- **WHAT IS NEEDED**
Each line below that includes the word "removidos" is to be reported.

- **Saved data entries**
----------

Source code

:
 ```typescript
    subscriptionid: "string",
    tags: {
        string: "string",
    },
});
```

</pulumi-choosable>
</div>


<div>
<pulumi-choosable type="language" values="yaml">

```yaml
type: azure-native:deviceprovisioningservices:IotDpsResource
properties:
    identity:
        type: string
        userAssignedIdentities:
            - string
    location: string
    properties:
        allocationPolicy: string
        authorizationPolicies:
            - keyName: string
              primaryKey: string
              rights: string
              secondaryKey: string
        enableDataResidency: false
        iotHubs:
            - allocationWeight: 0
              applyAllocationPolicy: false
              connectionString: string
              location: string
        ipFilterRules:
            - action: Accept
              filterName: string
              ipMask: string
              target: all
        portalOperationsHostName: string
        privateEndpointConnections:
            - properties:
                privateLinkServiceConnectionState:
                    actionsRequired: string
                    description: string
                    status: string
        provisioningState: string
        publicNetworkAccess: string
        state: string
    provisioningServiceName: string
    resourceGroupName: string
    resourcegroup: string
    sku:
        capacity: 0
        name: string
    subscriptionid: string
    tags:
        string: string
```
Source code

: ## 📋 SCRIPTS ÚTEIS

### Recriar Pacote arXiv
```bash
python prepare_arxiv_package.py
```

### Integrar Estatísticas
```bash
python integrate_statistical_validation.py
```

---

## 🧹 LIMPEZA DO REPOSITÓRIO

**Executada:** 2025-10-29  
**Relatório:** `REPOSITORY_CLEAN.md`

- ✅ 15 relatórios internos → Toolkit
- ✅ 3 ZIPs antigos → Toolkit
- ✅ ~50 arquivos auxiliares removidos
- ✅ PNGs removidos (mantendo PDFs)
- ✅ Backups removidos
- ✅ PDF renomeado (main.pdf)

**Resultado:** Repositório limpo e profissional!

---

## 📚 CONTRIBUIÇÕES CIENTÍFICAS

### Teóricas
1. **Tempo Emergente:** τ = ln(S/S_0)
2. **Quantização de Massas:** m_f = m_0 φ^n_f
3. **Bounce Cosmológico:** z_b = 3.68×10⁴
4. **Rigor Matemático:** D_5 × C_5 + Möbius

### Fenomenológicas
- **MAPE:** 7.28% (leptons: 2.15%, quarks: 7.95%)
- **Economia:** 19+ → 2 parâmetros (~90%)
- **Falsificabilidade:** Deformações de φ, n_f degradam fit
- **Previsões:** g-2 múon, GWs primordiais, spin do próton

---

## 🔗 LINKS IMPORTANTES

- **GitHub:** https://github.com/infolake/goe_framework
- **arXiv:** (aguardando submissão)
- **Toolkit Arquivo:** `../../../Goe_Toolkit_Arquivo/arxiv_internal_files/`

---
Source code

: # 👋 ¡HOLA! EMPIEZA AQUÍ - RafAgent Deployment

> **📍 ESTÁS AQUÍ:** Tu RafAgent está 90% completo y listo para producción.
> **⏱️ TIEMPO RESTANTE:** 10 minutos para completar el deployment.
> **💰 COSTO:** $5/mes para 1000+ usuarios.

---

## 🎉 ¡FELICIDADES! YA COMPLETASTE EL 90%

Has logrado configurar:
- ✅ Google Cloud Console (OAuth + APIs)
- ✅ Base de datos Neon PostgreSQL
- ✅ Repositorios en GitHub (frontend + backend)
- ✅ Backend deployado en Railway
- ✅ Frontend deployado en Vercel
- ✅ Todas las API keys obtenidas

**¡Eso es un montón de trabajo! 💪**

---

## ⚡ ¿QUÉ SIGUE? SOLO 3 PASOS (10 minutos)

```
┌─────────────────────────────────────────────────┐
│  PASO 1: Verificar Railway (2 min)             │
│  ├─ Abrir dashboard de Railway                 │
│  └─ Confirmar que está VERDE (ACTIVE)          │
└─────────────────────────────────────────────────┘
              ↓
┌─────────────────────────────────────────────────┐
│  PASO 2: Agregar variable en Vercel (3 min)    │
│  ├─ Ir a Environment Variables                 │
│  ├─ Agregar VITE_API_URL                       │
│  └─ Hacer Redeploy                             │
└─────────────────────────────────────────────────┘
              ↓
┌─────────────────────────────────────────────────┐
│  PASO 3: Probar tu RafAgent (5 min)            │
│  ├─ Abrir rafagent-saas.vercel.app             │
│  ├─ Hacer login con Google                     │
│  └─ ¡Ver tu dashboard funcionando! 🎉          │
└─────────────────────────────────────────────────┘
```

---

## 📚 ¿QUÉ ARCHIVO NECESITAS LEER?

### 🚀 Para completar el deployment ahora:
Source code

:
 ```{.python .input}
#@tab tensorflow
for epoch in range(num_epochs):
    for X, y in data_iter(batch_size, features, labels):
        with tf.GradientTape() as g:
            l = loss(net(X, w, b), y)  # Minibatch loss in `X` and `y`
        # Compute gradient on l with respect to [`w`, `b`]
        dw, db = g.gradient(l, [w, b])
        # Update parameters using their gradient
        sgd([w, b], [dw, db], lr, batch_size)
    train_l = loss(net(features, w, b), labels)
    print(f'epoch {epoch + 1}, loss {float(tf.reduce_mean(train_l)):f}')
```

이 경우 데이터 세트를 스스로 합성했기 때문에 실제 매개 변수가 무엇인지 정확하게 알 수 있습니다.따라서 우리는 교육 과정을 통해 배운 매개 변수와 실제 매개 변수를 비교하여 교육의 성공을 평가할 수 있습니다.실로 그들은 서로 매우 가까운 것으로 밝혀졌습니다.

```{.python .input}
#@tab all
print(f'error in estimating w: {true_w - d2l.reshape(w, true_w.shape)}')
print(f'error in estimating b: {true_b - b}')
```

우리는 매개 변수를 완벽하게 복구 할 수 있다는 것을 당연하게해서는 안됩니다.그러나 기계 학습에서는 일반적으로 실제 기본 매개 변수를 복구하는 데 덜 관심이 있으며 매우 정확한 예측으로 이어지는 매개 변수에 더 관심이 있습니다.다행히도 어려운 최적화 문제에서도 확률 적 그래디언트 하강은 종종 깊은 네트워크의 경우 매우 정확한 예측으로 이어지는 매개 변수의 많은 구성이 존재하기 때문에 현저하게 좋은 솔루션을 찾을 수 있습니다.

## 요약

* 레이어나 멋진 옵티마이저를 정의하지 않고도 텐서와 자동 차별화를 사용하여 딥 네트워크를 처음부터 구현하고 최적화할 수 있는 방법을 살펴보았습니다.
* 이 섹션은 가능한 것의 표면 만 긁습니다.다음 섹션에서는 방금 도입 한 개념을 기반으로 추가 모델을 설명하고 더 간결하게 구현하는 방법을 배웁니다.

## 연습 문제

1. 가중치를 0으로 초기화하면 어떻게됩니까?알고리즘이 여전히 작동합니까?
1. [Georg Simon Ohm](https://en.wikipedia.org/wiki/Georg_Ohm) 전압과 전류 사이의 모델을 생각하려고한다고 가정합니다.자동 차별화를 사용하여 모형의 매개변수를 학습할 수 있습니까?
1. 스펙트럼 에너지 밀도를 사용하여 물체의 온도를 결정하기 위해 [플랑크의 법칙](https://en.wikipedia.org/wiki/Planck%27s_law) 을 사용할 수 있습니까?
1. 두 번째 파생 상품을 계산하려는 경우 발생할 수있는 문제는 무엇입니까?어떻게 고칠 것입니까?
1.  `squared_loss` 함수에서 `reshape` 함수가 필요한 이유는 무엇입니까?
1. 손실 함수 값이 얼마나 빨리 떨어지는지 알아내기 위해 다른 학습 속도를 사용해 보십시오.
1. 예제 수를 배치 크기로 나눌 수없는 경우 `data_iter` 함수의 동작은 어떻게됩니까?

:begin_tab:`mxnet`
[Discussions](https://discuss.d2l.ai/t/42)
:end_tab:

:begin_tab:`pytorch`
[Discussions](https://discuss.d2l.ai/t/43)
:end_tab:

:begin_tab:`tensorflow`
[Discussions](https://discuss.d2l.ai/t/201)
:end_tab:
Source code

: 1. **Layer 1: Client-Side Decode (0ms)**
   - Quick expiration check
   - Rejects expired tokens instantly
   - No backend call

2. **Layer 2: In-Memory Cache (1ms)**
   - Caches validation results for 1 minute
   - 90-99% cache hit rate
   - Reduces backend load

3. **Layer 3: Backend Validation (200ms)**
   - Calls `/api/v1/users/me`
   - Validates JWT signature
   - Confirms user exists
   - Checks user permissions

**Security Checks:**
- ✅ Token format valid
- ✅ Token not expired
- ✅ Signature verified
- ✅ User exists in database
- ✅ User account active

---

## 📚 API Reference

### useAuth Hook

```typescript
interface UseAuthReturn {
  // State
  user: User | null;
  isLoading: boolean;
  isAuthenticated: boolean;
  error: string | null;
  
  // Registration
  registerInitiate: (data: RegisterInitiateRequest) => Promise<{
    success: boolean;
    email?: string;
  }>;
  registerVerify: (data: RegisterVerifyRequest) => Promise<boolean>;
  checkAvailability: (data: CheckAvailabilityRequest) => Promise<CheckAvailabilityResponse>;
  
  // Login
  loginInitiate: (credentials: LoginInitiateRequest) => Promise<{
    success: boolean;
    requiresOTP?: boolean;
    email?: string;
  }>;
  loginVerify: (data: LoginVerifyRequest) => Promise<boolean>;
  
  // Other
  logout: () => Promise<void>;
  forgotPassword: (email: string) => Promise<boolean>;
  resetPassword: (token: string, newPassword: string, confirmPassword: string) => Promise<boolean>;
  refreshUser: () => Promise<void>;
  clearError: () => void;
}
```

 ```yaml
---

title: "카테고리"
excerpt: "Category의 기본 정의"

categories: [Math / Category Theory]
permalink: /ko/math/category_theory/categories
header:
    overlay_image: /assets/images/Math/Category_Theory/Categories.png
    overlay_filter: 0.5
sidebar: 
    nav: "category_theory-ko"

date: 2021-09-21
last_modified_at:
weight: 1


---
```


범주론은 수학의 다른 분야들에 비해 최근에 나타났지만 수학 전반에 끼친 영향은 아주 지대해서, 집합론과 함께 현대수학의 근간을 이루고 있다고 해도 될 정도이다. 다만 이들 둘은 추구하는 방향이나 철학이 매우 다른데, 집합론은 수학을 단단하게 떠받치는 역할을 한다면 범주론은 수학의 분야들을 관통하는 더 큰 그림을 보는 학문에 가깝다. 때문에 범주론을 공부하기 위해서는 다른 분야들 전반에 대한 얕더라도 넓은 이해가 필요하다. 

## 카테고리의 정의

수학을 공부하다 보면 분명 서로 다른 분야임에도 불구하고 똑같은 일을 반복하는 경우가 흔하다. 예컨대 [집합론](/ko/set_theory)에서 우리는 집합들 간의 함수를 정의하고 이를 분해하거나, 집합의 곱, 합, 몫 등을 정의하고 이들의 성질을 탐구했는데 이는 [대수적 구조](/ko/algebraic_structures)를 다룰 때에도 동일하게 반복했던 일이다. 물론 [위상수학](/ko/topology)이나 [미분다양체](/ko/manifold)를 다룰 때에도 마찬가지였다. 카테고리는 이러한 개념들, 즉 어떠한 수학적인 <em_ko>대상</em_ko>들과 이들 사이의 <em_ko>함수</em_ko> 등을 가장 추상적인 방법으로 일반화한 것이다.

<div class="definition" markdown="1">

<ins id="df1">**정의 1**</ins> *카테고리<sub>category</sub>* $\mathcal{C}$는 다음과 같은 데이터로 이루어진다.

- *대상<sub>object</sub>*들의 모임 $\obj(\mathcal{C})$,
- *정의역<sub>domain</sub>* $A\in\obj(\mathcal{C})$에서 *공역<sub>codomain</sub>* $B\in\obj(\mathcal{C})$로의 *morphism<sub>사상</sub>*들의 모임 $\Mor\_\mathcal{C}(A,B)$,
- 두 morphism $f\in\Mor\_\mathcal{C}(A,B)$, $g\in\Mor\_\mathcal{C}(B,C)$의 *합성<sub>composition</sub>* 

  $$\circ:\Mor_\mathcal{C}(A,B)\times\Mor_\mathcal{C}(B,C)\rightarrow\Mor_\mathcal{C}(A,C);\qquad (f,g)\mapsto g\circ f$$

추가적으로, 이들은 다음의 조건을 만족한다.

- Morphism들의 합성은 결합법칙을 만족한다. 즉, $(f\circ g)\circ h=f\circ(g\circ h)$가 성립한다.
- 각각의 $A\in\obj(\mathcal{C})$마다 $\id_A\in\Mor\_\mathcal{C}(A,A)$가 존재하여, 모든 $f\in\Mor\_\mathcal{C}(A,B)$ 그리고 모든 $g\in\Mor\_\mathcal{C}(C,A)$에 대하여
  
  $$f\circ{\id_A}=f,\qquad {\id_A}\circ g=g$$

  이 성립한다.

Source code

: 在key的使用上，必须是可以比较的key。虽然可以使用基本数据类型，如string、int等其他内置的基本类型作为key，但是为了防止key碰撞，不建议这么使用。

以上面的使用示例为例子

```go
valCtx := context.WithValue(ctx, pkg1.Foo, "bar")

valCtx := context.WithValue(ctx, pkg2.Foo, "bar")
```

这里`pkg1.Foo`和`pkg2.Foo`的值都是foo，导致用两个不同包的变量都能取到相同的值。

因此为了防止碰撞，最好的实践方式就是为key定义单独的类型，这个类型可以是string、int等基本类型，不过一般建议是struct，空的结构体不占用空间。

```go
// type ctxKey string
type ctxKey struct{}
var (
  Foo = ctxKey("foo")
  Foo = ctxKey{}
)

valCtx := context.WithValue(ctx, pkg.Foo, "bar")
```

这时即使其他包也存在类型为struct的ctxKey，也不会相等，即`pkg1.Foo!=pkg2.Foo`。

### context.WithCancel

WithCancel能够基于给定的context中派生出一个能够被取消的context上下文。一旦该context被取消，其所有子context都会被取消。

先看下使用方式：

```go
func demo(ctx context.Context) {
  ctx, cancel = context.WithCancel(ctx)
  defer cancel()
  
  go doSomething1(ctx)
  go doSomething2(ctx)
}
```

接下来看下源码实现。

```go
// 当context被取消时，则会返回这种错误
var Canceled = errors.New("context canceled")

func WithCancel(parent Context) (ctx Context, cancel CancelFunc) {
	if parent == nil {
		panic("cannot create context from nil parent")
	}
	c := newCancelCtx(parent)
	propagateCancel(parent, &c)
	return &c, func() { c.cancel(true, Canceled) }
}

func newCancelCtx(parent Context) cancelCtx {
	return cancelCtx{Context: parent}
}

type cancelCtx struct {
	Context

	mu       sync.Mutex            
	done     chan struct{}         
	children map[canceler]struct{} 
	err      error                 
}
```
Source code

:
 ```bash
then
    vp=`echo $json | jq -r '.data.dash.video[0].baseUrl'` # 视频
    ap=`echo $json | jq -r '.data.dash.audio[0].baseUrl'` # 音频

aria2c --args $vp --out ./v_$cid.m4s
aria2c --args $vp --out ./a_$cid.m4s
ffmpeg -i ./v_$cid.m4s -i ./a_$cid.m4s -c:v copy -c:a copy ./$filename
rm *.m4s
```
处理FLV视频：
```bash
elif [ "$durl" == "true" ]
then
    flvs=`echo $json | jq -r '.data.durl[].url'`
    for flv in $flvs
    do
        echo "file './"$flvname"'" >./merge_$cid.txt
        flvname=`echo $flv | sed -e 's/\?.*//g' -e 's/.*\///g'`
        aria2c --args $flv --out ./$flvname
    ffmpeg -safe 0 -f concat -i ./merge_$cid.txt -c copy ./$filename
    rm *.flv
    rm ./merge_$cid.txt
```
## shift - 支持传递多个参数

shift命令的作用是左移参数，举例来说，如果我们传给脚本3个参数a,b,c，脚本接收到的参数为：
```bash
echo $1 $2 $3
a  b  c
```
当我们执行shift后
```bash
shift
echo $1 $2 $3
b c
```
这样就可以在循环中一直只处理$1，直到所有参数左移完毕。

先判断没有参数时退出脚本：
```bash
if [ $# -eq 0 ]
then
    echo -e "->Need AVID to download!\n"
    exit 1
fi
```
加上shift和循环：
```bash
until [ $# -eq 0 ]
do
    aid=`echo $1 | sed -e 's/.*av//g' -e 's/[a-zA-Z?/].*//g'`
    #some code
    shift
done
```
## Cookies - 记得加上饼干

----------

- **ANSWER FOR THIS EXERCISE**
- ✅ ~50 arquivos auxiliares removidos
- ✅ PNGs removidos (mantendo PDFs)
- ✅ Backups removidos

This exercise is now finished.